== Task brief ==
Leave out any pictures and transcribe all other data below exactly.

-- Exercise input follows --

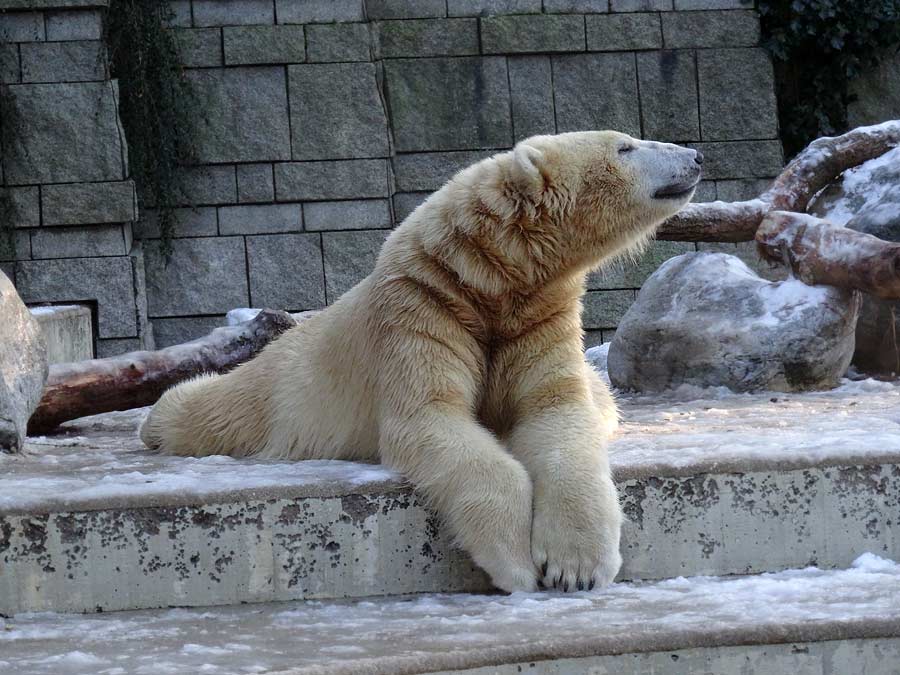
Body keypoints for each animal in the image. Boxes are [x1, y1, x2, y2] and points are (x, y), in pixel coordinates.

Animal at [142, 131, 704, 592]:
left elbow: (557, 412)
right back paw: (158, 416)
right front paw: (516, 564)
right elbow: (430, 416)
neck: (490, 277)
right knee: (214, 412)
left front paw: (576, 567)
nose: (696, 156)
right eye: (625, 147)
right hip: (280, 387)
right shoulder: (422, 309)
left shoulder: (539, 318)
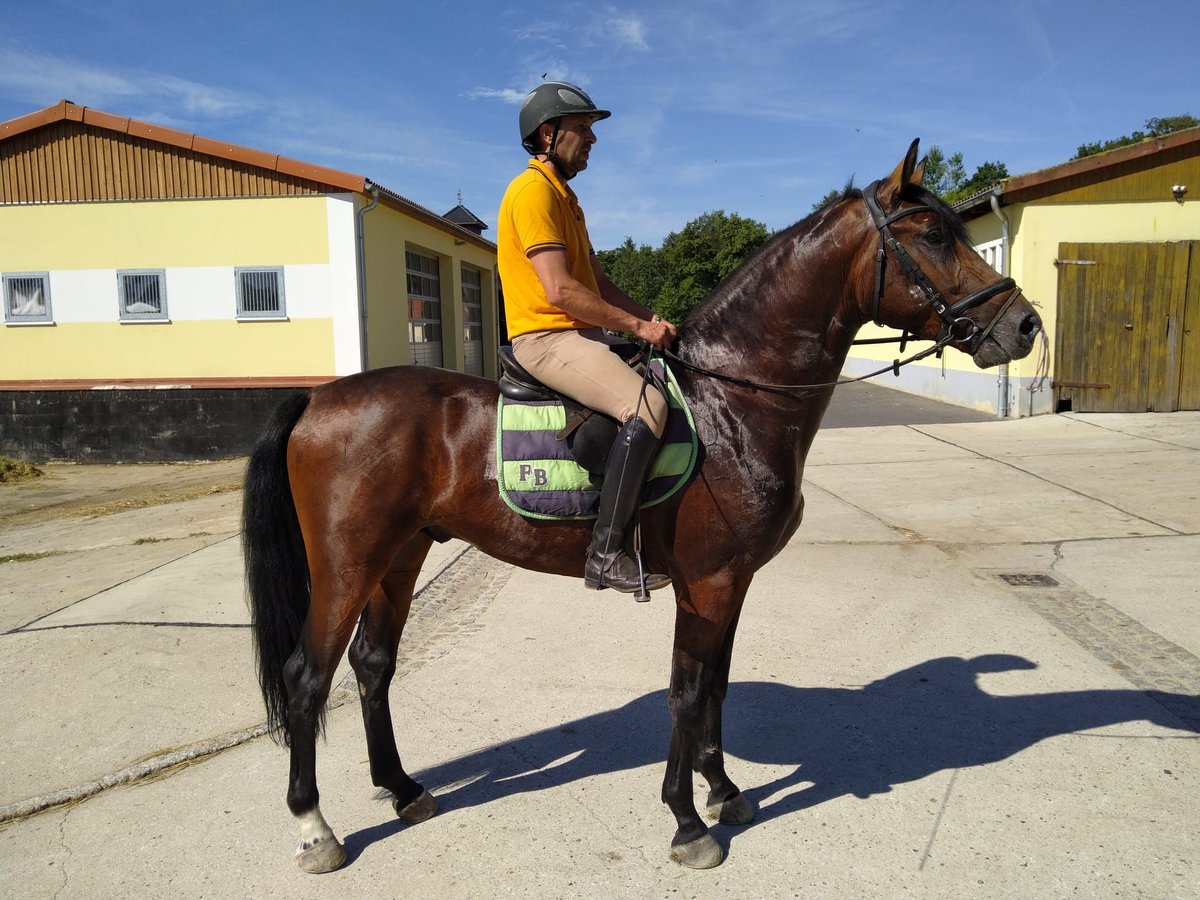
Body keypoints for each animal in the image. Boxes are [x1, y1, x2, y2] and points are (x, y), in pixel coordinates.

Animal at [241, 142, 1041, 873]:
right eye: (932, 235)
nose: (1025, 326)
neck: (732, 402)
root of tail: (318, 397)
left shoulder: (732, 582)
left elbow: (716, 687)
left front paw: (724, 791)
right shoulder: (709, 582)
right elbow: (686, 695)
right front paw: (688, 822)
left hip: (401, 555)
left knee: (373, 664)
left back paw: (404, 789)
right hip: (347, 564)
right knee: (307, 677)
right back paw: (315, 829)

-- Exercise input concluded --

== Task result ==
Body keypoints for each animal in the image. Boxes are [x1, y1, x2, y2] and points are (x, y), in pixel coordinates.

Animal at [142, 131, 704, 592]:
left elbow: (557, 412)
right back paw: (158, 416)
right front paw: (516, 564)
right elbow: (430, 416)
neck: (490, 277)
right knee: (214, 412)
left front paw: (576, 567)
nose: (696, 156)
right eye: (625, 147)
right hip: (280, 387)
right shoulder: (422, 309)
left shoulder: (539, 318)
Body keypoints for each animal in the image. Boxes are [x1, y1, x2, y2] and points are (x, y), in pixel coordinates.

Animal at [241, 142, 1041, 873]:
right eye: (932, 235)
nose: (1025, 326)
neck: (732, 402)
root of tail: (318, 397)
left shoulder: (732, 582)
left elbow: (716, 687)
left front paw: (724, 791)
right shoulder: (709, 582)
right elbow: (686, 695)
right front paw: (688, 822)
left hip: (401, 555)
left knee: (373, 664)
left back paw: (404, 789)
right hip: (347, 564)
right knee: (307, 677)
right back paw: (315, 829)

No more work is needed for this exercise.